А. С. ПушкинПеревод Б. Ельцина в Москву проходил по давно устоявшемуся ритуалу, сложившемуся в верхнем эшелоне всемогущего партийного аппарата. Любое предложение провинциальному руководителю о переводе его в Москву тщательно прорабатывалось в Секретариате и Политбюро ЦК КПСС и выносилось в качестве проекта соответствующего решения Политбюро на рассмотрение Генеральному секретарю. В случае одобрения со стороны последнего, машина кадрового перемещения кандидата начинала работать в обратном направлении с тем, чтобы то ответственное лицо, с которого начиналось изучение всей подноготной кандидата и под начало которого пойдет назначенец, сделал ему предложение, якобы исходящее и от него самого. Как правило, предварительное обсуждение кандидатуры происходило строго конфиденциально, чтобы не вызвать у последнего ненужных эмоций и преждевременных надежд, что, безусловно, скажется на качестве его работы на прежнем месте, в случае, если по каким либо причинам перемещение не состоится.
С небольшими нюансами и отступлениями от стереотипа в отношении Б. Ельцина все происходило именно так. Изучением вопроса о перемещении Б. Ельцина в Москву занимались Е. К. Лигачев и сам М. С. Горбачев, но предложение ему по телефону сделал секретарь ЦК В. И. Долгих, в подчинение которому как раз попадал Б. Ельцин в случае его согласия занять предложенный пост.

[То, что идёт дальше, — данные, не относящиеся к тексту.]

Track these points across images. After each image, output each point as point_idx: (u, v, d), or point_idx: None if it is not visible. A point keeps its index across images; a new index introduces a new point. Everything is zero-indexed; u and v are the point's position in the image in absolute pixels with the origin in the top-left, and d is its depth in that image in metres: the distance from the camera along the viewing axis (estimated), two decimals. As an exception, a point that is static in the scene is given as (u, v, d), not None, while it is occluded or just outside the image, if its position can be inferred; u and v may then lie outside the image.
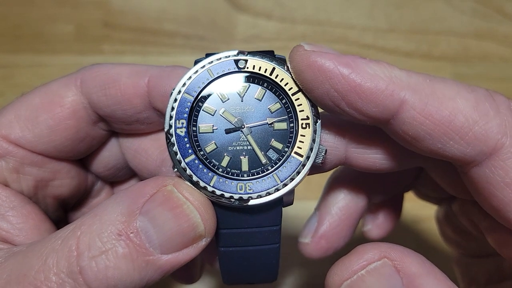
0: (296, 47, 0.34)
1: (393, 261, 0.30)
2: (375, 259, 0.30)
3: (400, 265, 0.30)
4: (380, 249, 0.30)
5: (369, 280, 0.30)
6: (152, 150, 0.43)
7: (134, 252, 0.31)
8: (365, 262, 0.30)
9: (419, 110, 0.31)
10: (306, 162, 0.35)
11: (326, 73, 0.32)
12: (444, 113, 0.31)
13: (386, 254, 0.30)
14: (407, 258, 0.30)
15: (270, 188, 0.35)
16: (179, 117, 0.35)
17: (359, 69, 0.32)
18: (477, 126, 0.31)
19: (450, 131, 0.31)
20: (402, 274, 0.29)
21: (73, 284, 0.30)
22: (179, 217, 0.32)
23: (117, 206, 0.32)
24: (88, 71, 0.41)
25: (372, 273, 0.30)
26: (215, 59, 0.36)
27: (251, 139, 0.36)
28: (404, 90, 0.31)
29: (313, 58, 0.32)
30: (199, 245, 0.33)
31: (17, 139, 0.39)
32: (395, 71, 0.32)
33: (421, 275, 0.29)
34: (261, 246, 0.38)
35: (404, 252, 0.30)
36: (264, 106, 0.36)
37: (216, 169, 0.35)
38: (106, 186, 0.49)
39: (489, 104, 0.32)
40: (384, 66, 0.32)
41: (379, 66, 0.32)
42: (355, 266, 0.30)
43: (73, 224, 0.32)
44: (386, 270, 0.30)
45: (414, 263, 0.30)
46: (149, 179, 0.34)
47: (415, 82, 0.32)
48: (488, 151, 0.31)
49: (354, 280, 0.30)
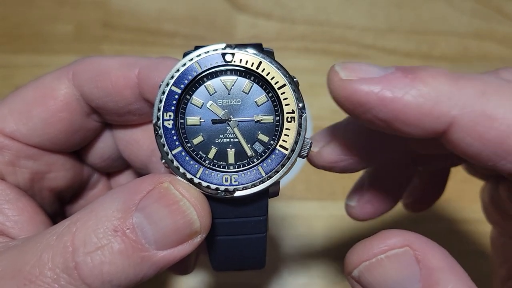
0: (332, 73, 0.32)
1: (415, 251, 0.29)
2: (397, 246, 0.30)
3: (422, 256, 0.29)
4: (405, 236, 0.30)
5: (387, 265, 0.30)
6: (143, 140, 0.44)
7: (129, 248, 0.31)
8: (387, 247, 0.30)
9: (468, 132, 0.29)
10: (291, 155, 0.36)
11: (366, 104, 0.31)
12: (495, 134, 0.29)
13: (409, 243, 0.30)
14: (430, 250, 0.29)
15: (255, 180, 0.35)
16: (166, 109, 0.36)
17: (400, 94, 0.30)
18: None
19: (501, 152, 0.29)
20: (422, 265, 0.29)
21: (68, 279, 0.30)
22: (175, 213, 0.33)
23: (113, 202, 0.32)
24: (79, 63, 0.41)
25: (392, 259, 0.30)
26: (203, 52, 0.36)
27: (238, 132, 0.36)
28: (453, 110, 0.29)
29: (350, 90, 0.31)
30: (194, 241, 0.33)
31: (11, 132, 0.40)
32: (442, 87, 0.30)
33: (441, 269, 0.29)
34: (248, 235, 0.39)
35: (428, 244, 0.30)
36: (251, 99, 0.37)
37: (203, 161, 0.36)
38: (103, 178, 0.50)
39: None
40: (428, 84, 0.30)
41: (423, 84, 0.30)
42: (376, 249, 0.30)
43: (68, 220, 0.32)
44: (406, 258, 0.29)
45: (437, 256, 0.29)
46: (145, 176, 0.34)
47: (465, 98, 0.29)
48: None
49: (372, 262, 0.30)
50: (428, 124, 0.30)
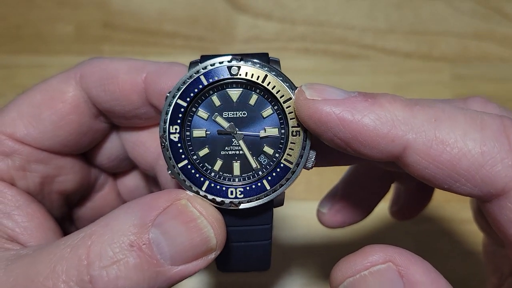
0: (298, 92, 0.34)
1: (397, 266, 0.30)
2: (380, 262, 0.30)
3: (405, 270, 0.30)
4: (387, 252, 0.31)
5: (370, 281, 0.30)
6: (150, 142, 0.44)
7: (145, 263, 0.31)
8: (369, 263, 0.30)
9: (422, 155, 0.31)
10: (295, 169, 0.36)
11: (327, 123, 0.32)
12: (448, 157, 0.30)
13: (392, 259, 0.30)
14: (413, 265, 0.30)
15: (260, 193, 0.36)
16: (172, 122, 0.36)
17: (359, 116, 0.31)
18: (483, 170, 0.30)
19: (454, 174, 0.31)
20: (405, 280, 0.29)
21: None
22: (192, 231, 0.33)
23: (129, 217, 0.32)
24: (87, 65, 0.41)
25: (375, 275, 0.30)
26: (209, 64, 0.36)
27: (243, 145, 0.37)
28: (407, 134, 0.31)
29: (313, 109, 0.32)
30: (208, 257, 0.34)
31: (22, 136, 0.40)
32: (397, 112, 0.31)
33: (424, 284, 0.29)
34: (253, 242, 0.40)
35: (411, 259, 0.30)
36: (257, 111, 0.37)
37: (209, 174, 0.37)
38: (109, 179, 0.50)
39: (498, 144, 0.30)
40: (386, 108, 0.31)
41: (381, 108, 0.31)
42: (359, 266, 0.31)
43: (82, 232, 0.32)
44: (390, 274, 0.30)
45: (419, 271, 0.30)
46: (161, 191, 0.35)
47: (419, 123, 0.31)
48: (496, 193, 0.30)
49: (356, 278, 0.31)
50: (384, 146, 0.31)
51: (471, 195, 0.31)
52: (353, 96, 0.32)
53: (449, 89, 0.80)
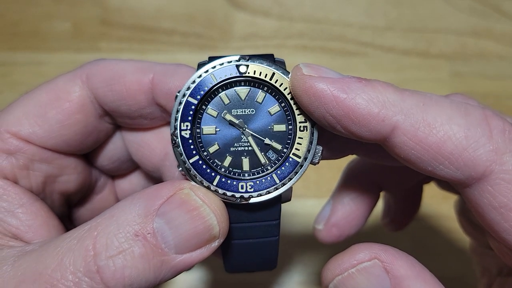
0: (295, 69, 0.35)
1: (383, 262, 0.32)
2: (366, 259, 0.32)
3: (390, 266, 0.31)
4: (372, 250, 0.32)
5: (358, 278, 0.32)
6: (155, 144, 0.44)
7: (150, 252, 0.32)
8: (356, 261, 0.32)
9: (409, 136, 0.32)
10: (303, 163, 0.38)
11: (321, 99, 0.33)
12: (433, 140, 0.32)
13: (377, 256, 0.32)
14: (398, 261, 0.32)
15: (270, 187, 0.37)
16: (183, 119, 0.37)
17: (353, 95, 0.33)
18: (466, 153, 0.31)
19: (439, 156, 0.32)
20: (391, 275, 0.31)
21: (90, 283, 0.30)
22: (195, 219, 0.34)
23: (133, 207, 0.33)
24: (93, 66, 0.41)
25: (362, 272, 0.32)
26: (217, 64, 0.38)
27: (252, 141, 0.38)
28: (396, 115, 0.32)
29: (309, 84, 0.34)
30: (212, 245, 0.34)
31: (27, 135, 0.40)
32: (389, 95, 0.33)
33: (409, 277, 0.31)
34: (262, 238, 0.40)
35: (395, 255, 0.32)
36: (264, 108, 0.38)
37: (219, 169, 0.37)
38: (109, 181, 0.50)
39: (481, 129, 0.32)
40: (378, 90, 0.33)
41: (373, 90, 0.33)
42: (347, 264, 0.33)
43: (87, 224, 0.33)
44: (376, 270, 0.32)
45: (404, 266, 0.31)
46: (165, 182, 0.35)
47: (408, 106, 0.32)
48: (477, 176, 0.32)
49: (345, 276, 0.32)
50: (374, 125, 0.33)
51: (453, 178, 0.33)
52: (348, 77, 0.34)
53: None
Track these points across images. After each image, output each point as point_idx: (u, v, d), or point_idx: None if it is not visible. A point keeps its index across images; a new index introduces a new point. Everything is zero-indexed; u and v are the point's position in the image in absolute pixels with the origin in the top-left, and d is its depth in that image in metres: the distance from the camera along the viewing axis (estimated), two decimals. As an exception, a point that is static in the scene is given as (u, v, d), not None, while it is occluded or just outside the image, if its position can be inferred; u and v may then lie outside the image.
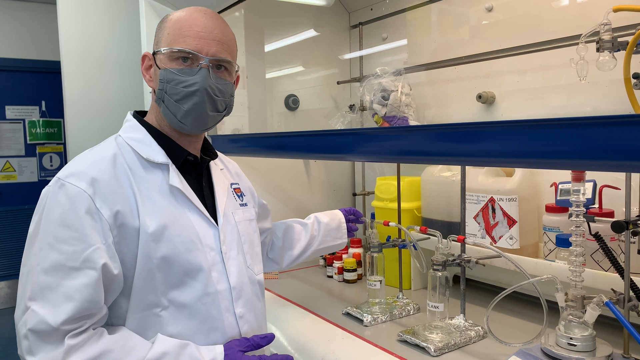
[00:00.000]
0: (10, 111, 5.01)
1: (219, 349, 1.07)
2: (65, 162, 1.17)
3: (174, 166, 1.13)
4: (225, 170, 1.34)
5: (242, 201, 1.31)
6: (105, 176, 1.03)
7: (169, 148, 1.14)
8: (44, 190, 1.05)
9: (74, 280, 0.96)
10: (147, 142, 1.13)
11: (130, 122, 1.17)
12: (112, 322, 1.06)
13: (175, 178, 1.11)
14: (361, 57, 2.46)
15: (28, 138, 5.09)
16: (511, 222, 1.62)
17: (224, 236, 1.17)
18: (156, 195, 1.08)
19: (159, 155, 1.12)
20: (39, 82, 5.07)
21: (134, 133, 1.14)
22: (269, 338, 1.14)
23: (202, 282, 1.09)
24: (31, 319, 0.94)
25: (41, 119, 5.12)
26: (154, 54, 1.13)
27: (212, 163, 1.27)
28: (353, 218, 1.79)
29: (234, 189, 1.31)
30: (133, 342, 1.01)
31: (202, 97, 1.09)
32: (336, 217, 1.73)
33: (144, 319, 1.05)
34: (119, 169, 1.06)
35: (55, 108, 5.11)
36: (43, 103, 5.13)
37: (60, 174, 1.04)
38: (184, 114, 1.10)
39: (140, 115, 1.20)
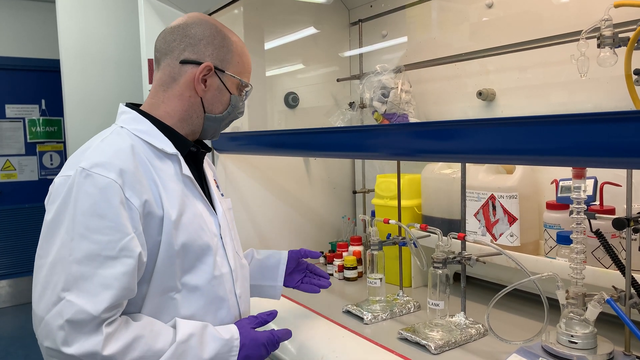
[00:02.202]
0: (10, 110, 5.01)
1: (234, 328, 1.15)
2: (66, 161, 1.16)
3: (181, 157, 1.18)
4: (209, 163, 1.40)
5: (221, 192, 1.37)
6: (130, 166, 1.05)
7: (174, 139, 1.18)
8: (60, 180, 1.05)
9: (111, 269, 0.99)
10: (154, 134, 1.16)
11: (130, 114, 1.18)
12: (126, 309, 1.07)
13: (187, 168, 1.18)
14: (361, 55, 2.45)
15: (28, 137, 5.10)
16: (512, 219, 1.61)
17: (221, 223, 1.25)
18: (172, 184, 1.13)
19: (169, 146, 1.16)
20: (39, 81, 5.07)
21: (138, 125, 1.16)
22: (274, 314, 1.26)
23: (210, 266, 1.16)
24: (68, 310, 0.95)
25: (41, 118, 5.13)
26: (218, 69, 1.19)
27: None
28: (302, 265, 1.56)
29: (214, 180, 1.38)
30: (158, 327, 1.06)
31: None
32: (278, 255, 1.53)
33: (161, 303, 1.10)
34: (139, 160, 1.09)
35: (55, 106, 5.11)
36: (43, 102, 5.14)
37: (83, 164, 1.03)
38: (223, 130, 1.28)
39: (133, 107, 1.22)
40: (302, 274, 1.56)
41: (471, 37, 1.92)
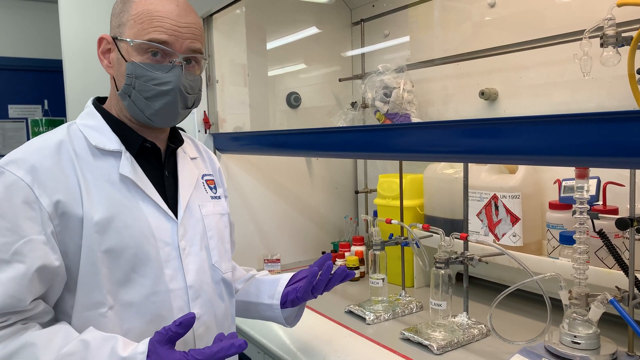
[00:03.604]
0: (13, 110, 5.02)
1: (142, 347, 0.92)
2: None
3: (128, 154, 1.06)
4: (199, 159, 1.25)
5: (214, 193, 1.22)
6: (47, 163, 0.98)
7: (123, 135, 1.08)
8: None
9: (1, 274, 0.91)
10: (100, 129, 1.07)
11: (88, 108, 1.12)
12: (57, 319, 1.00)
13: (127, 166, 1.04)
14: (363, 54, 2.45)
15: (31, 137, 5.10)
16: (514, 219, 1.61)
17: (183, 230, 1.09)
18: (105, 184, 1.02)
19: (111, 142, 1.06)
20: (41, 81, 5.08)
21: (88, 120, 1.09)
22: (185, 322, 0.92)
23: (151, 279, 1.02)
24: None
25: (44, 118, 5.13)
26: (115, 39, 1.05)
27: (180, 151, 1.19)
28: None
29: (206, 180, 1.23)
30: (60, 336, 0.93)
31: (175, 96, 1.04)
32: (282, 275, 1.33)
33: (89, 320, 0.98)
34: (63, 156, 1.01)
35: (57, 107, 5.12)
36: (45, 102, 5.14)
37: (2, 160, 0.99)
38: (154, 112, 1.04)
39: (100, 102, 1.14)
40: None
41: (473, 37, 1.92)
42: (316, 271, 1.19)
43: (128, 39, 1.02)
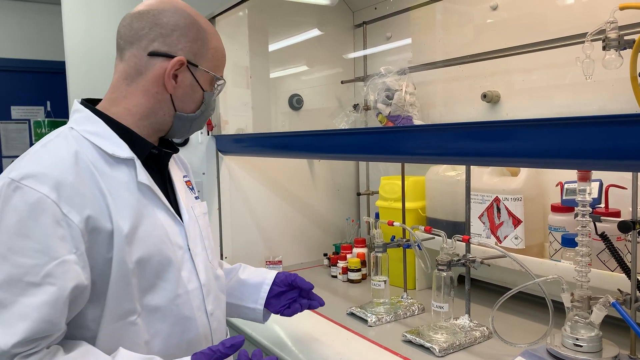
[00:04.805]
0: (16, 111, 5.03)
1: None
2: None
3: (139, 161, 1.04)
4: (173, 162, 1.25)
5: (194, 194, 1.24)
6: (70, 177, 0.92)
7: (131, 141, 1.04)
8: None
9: (32, 298, 0.85)
10: (107, 136, 1.02)
11: (83, 112, 1.05)
12: (73, 334, 0.95)
13: (143, 174, 1.03)
14: (365, 57, 2.45)
15: (33, 138, 5.11)
16: (516, 221, 1.61)
17: (189, 233, 1.11)
18: (125, 193, 0.99)
19: (123, 150, 1.02)
20: (44, 83, 5.09)
21: (89, 125, 1.03)
22: (237, 344, 0.97)
23: (173, 283, 1.04)
24: None
25: (46, 119, 5.14)
26: (191, 64, 1.06)
27: None
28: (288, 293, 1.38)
29: (186, 181, 1.24)
30: (90, 359, 0.91)
31: None
32: (263, 274, 1.38)
33: (119, 329, 0.97)
34: (82, 168, 0.96)
35: (60, 108, 5.13)
36: (48, 103, 5.15)
37: (12, 173, 0.90)
38: (197, 130, 1.17)
39: (90, 104, 1.09)
40: (291, 299, 1.35)
41: (475, 39, 1.92)
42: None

Слово самому «выдвиженцу», который в суете повседневных дел и забот, связанных с подготовкой к посевной кампании, вдруг вечером 3 апреля 1985 года, сразу же после проведения очередного бюро обкома, получил по телефону предупреждение, что с ним хочет переговорить товарищ Долгих:
«Не предполагал я, что именно в этот вечер мысли мои будут совсем в другом месте. В машине раздался телефонный звонок из Москвы. «Вас соединяют с кандидатом в члены Политбюро, секретарем ЦК товарищем Долгих». Владимир Иванович поздоровался, спросил, для вежливости, как дела, а затем сказал, что ему поручило Политбюро сделать мне предложение, переехать работать в Москву, в Центральный Комитет партии, заведующим отделом строительства. Подумав буквально секунду-две, я сказал, что нет, не согласен»[109].